What to produce:
Transcribe each entry exactly; skip the images.

═══

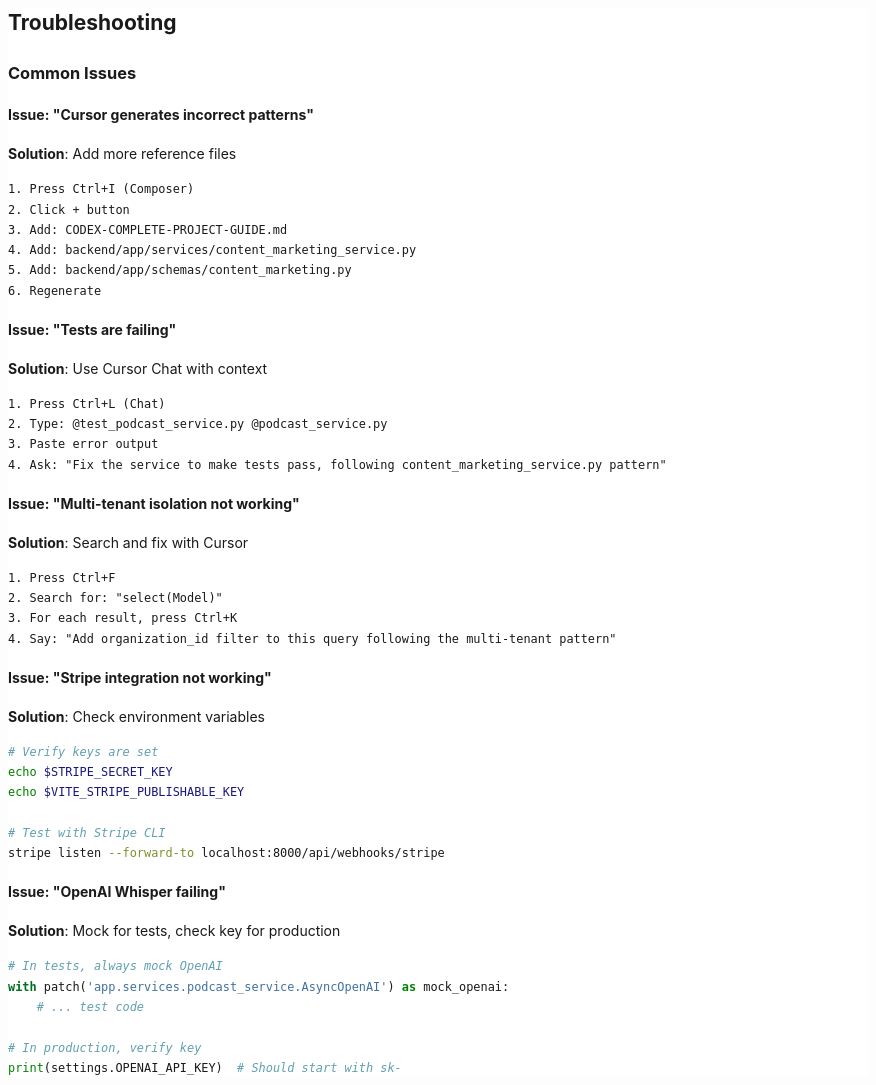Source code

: 
## Troubleshooting

### Common Issues

#### Issue: "Cursor generates incorrect patterns"

**Solution**: Add more reference files
```
1. Press Ctrl+I (Composer)
2. Click + button
3. Add: CODEX-COMPLETE-PROJECT-GUIDE.md
4. Add: backend/app/services/content_marketing_service.py
5. Add: backend/app/schemas/content_marketing.py
6. Regenerate
```

#### Issue: "Tests are failing"

**Solution**: Use Cursor Chat with context
```
1. Press Ctrl+L (Chat)
2. Type: @test_podcast_service.py @podcast_service.py
3. Paste error output
4. Ask: "Fix the service to make tests pass, following content_marketing_service.py pattern"
```

#### Issue: "Multi-tenant isolation not working"

**Solution**: Search and fix with Cursor
```
1. Press Ctrl+F
2. Search for: "select(Model)"
3. For each result, press Ctrl+K
4. Say: "Add organization_id filter to this query following the multi-tenant pattern"
```

#### Issue: "Stripe integration not working"

**Solution**: Check environment variables
```bash
# Verify keys are set
echo $STRIPE_SECRET_KEY
echo $VITE_STRIPE_PUBLISHABLE_KEY

# Test with Stripe CLI
stripe listen --forward-to localhost:8000/api/webhooks/stripe
```

#### Issue: "OpenAI Whisper failing"

**Solution**: Mock for tests, check key for production
```python
# In tests, always mock OpenAI
with patch('app.services.podcast_service.AsyncOpenAI') as mock_openai:
    # ... test code

# In production, verify key
print(settings.OPENAI_API_KEY)  # Should start with sk-
```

═══

Solution for this problem:
Source code

: 
## Troubleshooting

### Common Issues

#### Issue: "Cursor generates incorrect patterns"

**Solution**: Add more reference files
```
1. Press Ctrl+I (Composer)
2. Click + button
3. Add: CODEX-COMPLETE-PROJECT-GUIDE.md
4. Add: backend/app/services/content_marketing_service.py
5. Add: backend/app/schemas/content_marketing.py
6. Regenerate
```

#### Issue: "Tests are failing"

**Solution**: Use Cursor Chat with context
```
1. Press Ctrl+L (Chat)
2. Type: @test_podcast_service.py @podcast_service.py
3. Paste error output
4. Ask: "Fix the service to make tests pass, following content_marketing_service.py pattern"
```

#### Issue: "Multi-tenant isolation not working"

**Solution**: Search and fix with Cursor
```
1. Press Ctrl+F
2. Search for: "select(Model)"
3. For each result, press Ctrl+K
4. Say: "Add organization_id filter to this query following the multi-tenant pattern"
```

#### Issue: "Stripe integration not working"

**Solution**: Check environment variables
```bash
# Verify keys are set
echo $STRIPE_SECRET_KEY
echo $VITE_STRIPE_PUBLISHABLE_KEY

# Test with Stripe CLI
stripe listen --forward-to localhost:8000/api/webhooks/stripe
```

#### Issue: "OpenAI Whisper failing"

**Solution**: Mock for tests, check key for production
```python
# In tests, always mock OpenAI
with patch('app.services.podcast_service.AsyncOpenAI') as mock_openai:
    # ... test code

# In production, verify key
print(settings.OPENAI_API_KEY)  # Should start with sk-
```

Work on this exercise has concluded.